Task inputs |
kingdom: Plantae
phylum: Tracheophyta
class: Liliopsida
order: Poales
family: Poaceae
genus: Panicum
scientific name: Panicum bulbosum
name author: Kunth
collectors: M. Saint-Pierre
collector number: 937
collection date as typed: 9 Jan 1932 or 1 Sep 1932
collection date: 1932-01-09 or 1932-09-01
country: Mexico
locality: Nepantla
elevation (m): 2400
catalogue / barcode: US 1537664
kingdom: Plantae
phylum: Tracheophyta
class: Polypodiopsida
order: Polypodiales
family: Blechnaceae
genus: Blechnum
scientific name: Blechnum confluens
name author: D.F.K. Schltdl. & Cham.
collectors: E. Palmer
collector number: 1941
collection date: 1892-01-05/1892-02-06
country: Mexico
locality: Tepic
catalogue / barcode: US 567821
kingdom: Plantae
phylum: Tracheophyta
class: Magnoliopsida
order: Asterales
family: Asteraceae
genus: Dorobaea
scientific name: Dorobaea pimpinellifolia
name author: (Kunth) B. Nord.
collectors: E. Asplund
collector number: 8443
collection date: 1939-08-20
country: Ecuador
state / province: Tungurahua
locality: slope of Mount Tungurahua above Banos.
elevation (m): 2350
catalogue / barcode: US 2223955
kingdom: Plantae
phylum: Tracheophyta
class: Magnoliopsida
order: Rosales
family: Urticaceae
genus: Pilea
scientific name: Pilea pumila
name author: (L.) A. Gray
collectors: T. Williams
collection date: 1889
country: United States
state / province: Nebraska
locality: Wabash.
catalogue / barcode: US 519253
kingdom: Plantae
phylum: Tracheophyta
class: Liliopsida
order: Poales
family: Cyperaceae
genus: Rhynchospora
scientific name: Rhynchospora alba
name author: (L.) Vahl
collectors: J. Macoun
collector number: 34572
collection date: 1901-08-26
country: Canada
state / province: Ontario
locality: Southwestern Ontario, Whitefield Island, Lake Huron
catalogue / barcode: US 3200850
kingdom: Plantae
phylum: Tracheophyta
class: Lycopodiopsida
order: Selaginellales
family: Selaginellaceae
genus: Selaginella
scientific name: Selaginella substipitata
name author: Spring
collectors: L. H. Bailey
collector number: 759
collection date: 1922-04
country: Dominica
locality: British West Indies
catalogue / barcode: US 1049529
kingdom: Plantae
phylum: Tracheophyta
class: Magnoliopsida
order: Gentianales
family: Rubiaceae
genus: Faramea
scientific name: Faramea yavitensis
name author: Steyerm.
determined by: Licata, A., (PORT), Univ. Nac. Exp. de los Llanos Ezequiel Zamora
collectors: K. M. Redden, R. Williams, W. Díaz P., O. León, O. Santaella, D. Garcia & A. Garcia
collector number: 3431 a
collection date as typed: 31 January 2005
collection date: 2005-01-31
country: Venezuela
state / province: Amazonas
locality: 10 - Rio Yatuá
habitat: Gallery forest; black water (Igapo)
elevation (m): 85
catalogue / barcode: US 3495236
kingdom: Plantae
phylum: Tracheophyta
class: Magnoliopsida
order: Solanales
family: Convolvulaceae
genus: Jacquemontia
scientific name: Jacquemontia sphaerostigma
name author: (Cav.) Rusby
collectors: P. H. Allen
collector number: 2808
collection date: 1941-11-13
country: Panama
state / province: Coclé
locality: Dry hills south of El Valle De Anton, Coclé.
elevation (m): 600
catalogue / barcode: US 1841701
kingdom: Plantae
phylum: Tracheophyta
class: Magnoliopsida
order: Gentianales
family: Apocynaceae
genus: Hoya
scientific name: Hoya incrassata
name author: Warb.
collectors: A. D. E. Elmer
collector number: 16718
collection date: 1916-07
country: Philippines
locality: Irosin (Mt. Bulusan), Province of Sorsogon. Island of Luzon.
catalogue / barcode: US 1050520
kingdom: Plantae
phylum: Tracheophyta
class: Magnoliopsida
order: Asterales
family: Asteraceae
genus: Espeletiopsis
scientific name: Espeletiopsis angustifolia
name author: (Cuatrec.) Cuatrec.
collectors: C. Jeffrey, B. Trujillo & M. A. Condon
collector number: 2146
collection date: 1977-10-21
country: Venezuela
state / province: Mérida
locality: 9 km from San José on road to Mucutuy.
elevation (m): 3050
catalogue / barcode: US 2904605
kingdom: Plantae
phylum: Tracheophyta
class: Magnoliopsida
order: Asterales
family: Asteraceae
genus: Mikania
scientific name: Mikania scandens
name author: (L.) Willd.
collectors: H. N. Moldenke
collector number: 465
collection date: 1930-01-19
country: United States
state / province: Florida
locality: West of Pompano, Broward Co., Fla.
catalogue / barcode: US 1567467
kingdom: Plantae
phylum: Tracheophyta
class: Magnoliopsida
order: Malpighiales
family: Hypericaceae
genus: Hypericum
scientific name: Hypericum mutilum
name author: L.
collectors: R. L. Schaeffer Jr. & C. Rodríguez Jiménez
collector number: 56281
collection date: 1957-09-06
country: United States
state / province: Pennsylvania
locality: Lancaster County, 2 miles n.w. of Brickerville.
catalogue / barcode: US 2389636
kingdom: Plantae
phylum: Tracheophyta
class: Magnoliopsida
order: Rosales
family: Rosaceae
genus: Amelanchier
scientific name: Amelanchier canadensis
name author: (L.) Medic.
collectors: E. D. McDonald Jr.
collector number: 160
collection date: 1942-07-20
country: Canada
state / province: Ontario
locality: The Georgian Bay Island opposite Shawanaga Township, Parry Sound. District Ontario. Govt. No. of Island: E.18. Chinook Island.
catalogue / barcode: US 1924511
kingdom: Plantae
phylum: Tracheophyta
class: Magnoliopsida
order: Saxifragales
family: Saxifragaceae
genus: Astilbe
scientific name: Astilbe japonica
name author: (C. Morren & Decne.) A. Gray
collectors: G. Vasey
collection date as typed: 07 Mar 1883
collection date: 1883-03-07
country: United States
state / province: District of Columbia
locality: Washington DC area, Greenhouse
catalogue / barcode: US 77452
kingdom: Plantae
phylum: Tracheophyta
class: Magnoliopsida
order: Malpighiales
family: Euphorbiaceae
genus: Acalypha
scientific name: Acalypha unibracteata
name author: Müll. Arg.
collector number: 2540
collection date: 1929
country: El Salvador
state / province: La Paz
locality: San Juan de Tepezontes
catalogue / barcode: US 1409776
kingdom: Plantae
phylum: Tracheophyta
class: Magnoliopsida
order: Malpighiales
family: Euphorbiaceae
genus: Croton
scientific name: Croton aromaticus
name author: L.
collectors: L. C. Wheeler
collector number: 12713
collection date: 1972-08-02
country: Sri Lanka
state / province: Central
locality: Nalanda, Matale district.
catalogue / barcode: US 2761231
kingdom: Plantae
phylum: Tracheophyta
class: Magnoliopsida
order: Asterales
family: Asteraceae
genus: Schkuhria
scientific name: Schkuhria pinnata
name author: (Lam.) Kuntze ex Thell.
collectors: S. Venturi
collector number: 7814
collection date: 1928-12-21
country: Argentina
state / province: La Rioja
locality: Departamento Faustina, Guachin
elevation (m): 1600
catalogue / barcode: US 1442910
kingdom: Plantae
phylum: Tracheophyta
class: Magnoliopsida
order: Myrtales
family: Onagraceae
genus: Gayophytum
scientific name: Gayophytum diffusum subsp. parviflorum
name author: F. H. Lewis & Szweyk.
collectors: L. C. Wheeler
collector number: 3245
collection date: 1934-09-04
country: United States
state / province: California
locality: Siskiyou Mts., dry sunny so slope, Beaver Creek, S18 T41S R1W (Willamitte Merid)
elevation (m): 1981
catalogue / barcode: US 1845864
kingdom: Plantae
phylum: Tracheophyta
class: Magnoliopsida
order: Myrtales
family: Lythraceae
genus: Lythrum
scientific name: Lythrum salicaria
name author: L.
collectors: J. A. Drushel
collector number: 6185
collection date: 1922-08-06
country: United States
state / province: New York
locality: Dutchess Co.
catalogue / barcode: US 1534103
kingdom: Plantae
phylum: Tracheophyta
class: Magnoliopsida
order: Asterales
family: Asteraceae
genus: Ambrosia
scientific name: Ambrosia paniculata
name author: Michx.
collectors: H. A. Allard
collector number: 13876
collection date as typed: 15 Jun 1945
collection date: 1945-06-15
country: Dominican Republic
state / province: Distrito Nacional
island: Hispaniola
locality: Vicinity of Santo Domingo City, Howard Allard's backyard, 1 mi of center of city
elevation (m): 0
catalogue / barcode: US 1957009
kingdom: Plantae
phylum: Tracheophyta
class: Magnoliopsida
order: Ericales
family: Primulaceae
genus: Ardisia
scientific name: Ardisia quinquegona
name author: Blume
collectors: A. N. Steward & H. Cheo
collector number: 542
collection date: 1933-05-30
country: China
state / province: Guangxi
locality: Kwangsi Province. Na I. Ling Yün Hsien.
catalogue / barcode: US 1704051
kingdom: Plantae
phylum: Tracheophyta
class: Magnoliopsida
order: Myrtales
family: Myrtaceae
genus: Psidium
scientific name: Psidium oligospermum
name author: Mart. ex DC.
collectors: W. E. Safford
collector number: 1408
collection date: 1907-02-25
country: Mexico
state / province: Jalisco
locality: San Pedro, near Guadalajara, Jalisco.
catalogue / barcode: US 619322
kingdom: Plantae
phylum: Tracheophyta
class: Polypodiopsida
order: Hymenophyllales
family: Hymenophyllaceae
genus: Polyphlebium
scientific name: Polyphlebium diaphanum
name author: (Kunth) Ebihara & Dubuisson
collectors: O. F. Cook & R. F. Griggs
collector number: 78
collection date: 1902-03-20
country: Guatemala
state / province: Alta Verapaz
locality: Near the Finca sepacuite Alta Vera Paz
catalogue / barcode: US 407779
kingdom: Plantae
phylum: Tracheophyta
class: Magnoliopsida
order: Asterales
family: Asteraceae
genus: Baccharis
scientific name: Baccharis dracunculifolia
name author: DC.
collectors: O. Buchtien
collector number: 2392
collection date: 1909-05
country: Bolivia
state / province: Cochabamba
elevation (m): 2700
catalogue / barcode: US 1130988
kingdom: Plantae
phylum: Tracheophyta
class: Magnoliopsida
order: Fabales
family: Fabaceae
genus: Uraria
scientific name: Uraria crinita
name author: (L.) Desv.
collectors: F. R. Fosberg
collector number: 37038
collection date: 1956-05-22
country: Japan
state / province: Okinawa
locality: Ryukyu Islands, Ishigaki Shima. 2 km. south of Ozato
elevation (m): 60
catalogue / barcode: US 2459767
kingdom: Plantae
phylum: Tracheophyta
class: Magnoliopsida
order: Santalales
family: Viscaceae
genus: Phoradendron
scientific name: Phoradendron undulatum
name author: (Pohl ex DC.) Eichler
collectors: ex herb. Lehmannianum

What the task asks | Please rewrite the rows from the line with "name author: Warb." up to and including the line with "catalogue / barcode: US 2904605", switching "locality" to "place" and leaving everything else unchanged. Give only those rows.

Exercise solution |
name author: Warb.
collectors: A. D. E. Elmer
collector number: 16718
collection date: 1916-07
country: Philippines
place: Irosin (Mt. Bulusan), Province of Sorsogon. Island of Luzon.
catalogue / barcode: US 1050520
kingdom: Plantae
phylum: Tracheophyta
class: Magnoliopsida
order: Asterales
family: Asteraceae
genus: Espeletiopsis
scientific name: Espeletiopsis angustifolia
name author: (Cuatrec.) Cuatrec.
collectors: C. Jeffrey, B. Trujillo & M. A. Condon
collector number: 2146
collection date: 1977-10-21
country: Venezuela
state / province: Mérida
place: 9 km from San José on road to Mucutuy.
elevation (m): 3050
catalogue / barcode: US 2904605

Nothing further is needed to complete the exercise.